» **JOB ITEM**:
Beginning at the top of the data below, restate every line word for word until the line containing "Rendered at 1650 by 1275 pixels." has been included, and omit the pictures.

Dataset records:
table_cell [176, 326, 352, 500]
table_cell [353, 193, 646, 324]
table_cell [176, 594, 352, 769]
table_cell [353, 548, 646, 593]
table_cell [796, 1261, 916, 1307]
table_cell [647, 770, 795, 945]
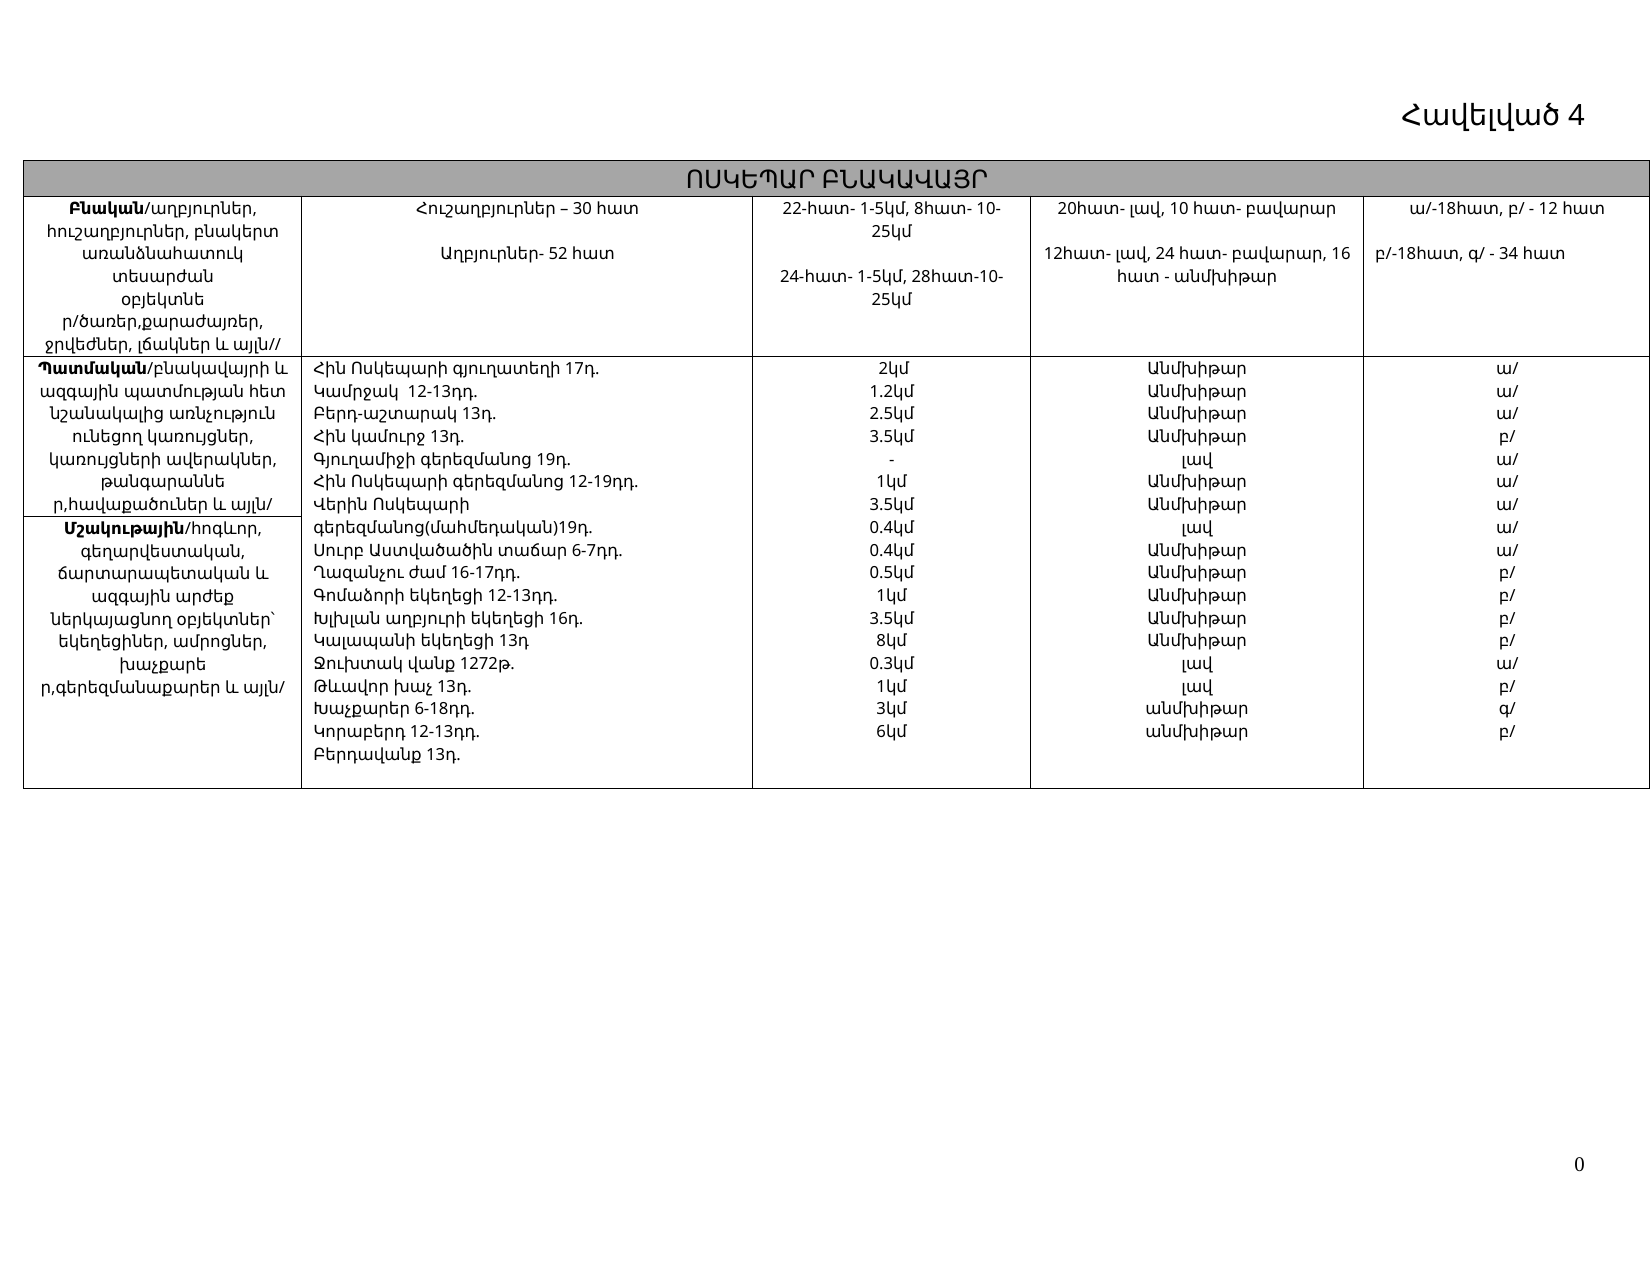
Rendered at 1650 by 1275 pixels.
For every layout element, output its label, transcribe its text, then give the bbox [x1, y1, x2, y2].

table_cell Բնական/աղբյուրներ, հուշաղբյուրներ, բնակերտ առանձնահատուկ տեսարժան օբյեկտներ/ծառեր,քարաժայռեր, ջրվեժներ, լճակներ և այլն// [24, 197, 301, 356]
text Հավելված 4 [112, 94, 1584, 134]
table_cell Հուշաղբյուրներ – 30 հատ Աղբյուրներ- 52 հատ [302, 197, 752, 356]
table_cell 2կմ 1.2կմ 2.5կմ 3.5կմ - 1կմ 3.5կմ 0.4կմ 0.4կմ 0.5կմ 1կմ 3.5կմ 8կմ 0.3կմ 1կմ 3կմ 6կմ [753, 357, 1030, 788]
table_cell 22-հատ- 1-5կմ, 8հատ- 10-25կմ 24-հատ- 1-5կմ, 28հատ-10-25կմ [753, 197, 1030, 356]
table_cell Անմխիթար Անմխիթար Անմխիթար Անմխիթար լավ Անմխիթար Անմխիթար լավ Անմխիթար Անմխիթար Անմխիթար Անմխիթար Անմխիթար լավ լավ անմխիթար անմխիթար [1031, 357, 1363, 788]
table_cell 20հատ- լավ, 10 հատ- բավարար 12հատ- լավ, 24 հատ- բավարար, 16 հատ - անմխիթար [1031, 197, 1363, 356]
table_cell ա/-18հատ, բ/ - 12 հատ բ/-18հատ, գ/ - 34 հատ [1364, 197, 1649, 356]
table_cell ա/ ա/ ա/ բ/ ա/ ա/ ա/ ա/ ա/ բ/ բ/ բ/ բ/ ա/ բ/ գ/ բ/ [1364, 357, 1649, 788]
table_cell Հին Ոսկեպարի գյուղատեղի 17դ. Կամրջակ 12-13դդ. Բերդ-աշտարակ 13դ. Հին կամուրջ 13դ. Գյուղամիջի գերեզմանոց 19դ. Հին Ոսկեպարի գերեզմանոց 12-19դդ. Վերին Ոսկեպարի գերեզմանոց(մահմեդական)19դ. Սուրբ Աստվածածին տաճար 6-7դդ. Ղազանչու ժամ 16-17դդ. Գոմաձորի եկեղեցի 12-13դդ. Խլխլան աղբյուրի եկեղեցի 16դ. Կալապանի եկեղեցի 13դ Ջուխտակ վանք 1272թ. Թևավոր խաչ 13դ. Խաչքարեր 6-18դդ. Կորաբերդ 12-13դդ. Բերդավանք 13դ. [302, 357, 752, 788]
table_cell Պատմական/բնակավայրի և ազգային պատմության հետ նշանակալից առնչություն ունեցող կառույցներ, կառույցների ավերակներ, թանգարաններ,հավաքածուներ և այլն/ [24, 357, 301, 516]
table_cell Մշակութային/հոգևոր, գեղարվեստական, ճարտարապետական և ազգային արժեք ներկայացնող օբյեկտներ՝ եկեղեցիներ, ամրոցներ, խաչքարեր,գերեզմանաքարեր և այլն/ [24, 517, 301, 788]
table_header ՈՍԿԵՊԱՐ ԲՆԱԿԱՎԱՅՐ [24, 161, 1649, 196]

» **RESPONSE TO THIS TASK**:
table_cell [176, 326, 352, 500]
table_cell [353, 193, 646, 324]
table_cell [176, 594, 352, 769]
table_cell [353, 548, 646, 593]
table_cell [796, 1261, 916, 1307]
table_cell [647, 770, 795, 945]
Rendered at 1650 by 1275 pixels.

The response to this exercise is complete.